また僕は僕になっていた。
出国213日目。
22カ国目エチオピアのバハルダールにいます。
国境の町ゴンダールで一息ついたあと、
タナ湖のそばの小さな町バハルダールへ。
湖に浮かぶ修道院でわくわくしたり、
ブルーナイルの滝にどきどきしたり、
生肉を食べて生ビールを飲んで楽しくなったり。
ぐんと胸をつかまれるような、自然があって
ぽんと背中をおされるような、笑顔があって。
そしてそれを当たり前として生きる人の、生活があって。
ブルーナイルの滝のそばまで近づいたとき、
その水しぶきでまるで滝に落ちたかのようにびしょ濡れになって。
きっと世界一周でいろいろな国を訪れるのってこんな感じなんじゃないかなと思った。
どこまでいっても僕は旅行者でしかなくて、
でもなんとか見たくて聞きたくて知りたくて、
近づいて水しぶきをあびて滝の中に入ったかのような錯覚に浸って。
でもやっぱりそのまま山道を歩いて町に着くころには、からりと乾いて、また僕は僕になっている。
水しぶきの中に虹をみたり、
びしょ濡れになって風邪をひいたりしながら、
勝手に満足したり不平をこぼしたりしては、また次の滝を探す。
びしょ濡れになって歩く帰り道に思い出したのは小沢健ニさんの言葉。
「それで僕らは、音楽を聴いたり、小説を読んだりするのですが、
それが本当に酔わせるものの場合、その源では、作者はものすごい破壊的なエネルギーというか、
毒のようなものを抱えこんでしまっていると思うのですよ。
それがなんとなく薄まって届いてくるから、甘い香りがするというか。

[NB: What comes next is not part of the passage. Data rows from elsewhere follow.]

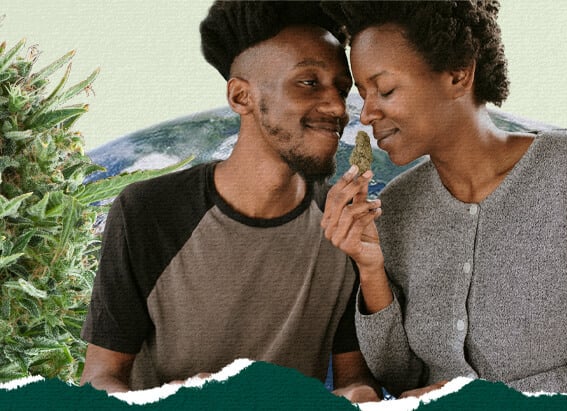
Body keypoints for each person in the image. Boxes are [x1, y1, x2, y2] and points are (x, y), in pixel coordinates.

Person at [320, 0, 567, 397]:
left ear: (458, 74)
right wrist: (371, 268)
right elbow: (403, 379)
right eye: (363, 94)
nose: (366, 114)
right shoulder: (395, 206)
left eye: (385, 89)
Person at [79, 1, 380, 401]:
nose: (337, 107)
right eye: (308, 82)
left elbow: (354, 381)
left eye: (341, 89)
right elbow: (98, 380)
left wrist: (359, 398)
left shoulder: (342, 224)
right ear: (241, 97)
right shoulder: (147, 213)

」
滝の中に飛び込むことができない以上、
源にある毒のようなものを実際に感じることなんてできなくて。
だからやっぱりどこまでいっても無責任なんだけど、
きっとそれが世界一周が楽しい理由でもあって。
でもなんとかその水しぶきから少しでも想像したいものがあって、
そこには、虹のような彩りも風邪をひくような苦しみも伴う必要はないんだけど。
水しぶきの中で目を閉じながら、あちらこちらに空想はひろがって、物語が次々と湧きだして、
色も温度も匂いも世界までも手に入れたそれが、滝のように溢れ出す。
そのころ、源流にいる僕は、何を抱えているんだろう。
なんて考えながら町についた時には、からりと乾いて、また僕は僕になっていた。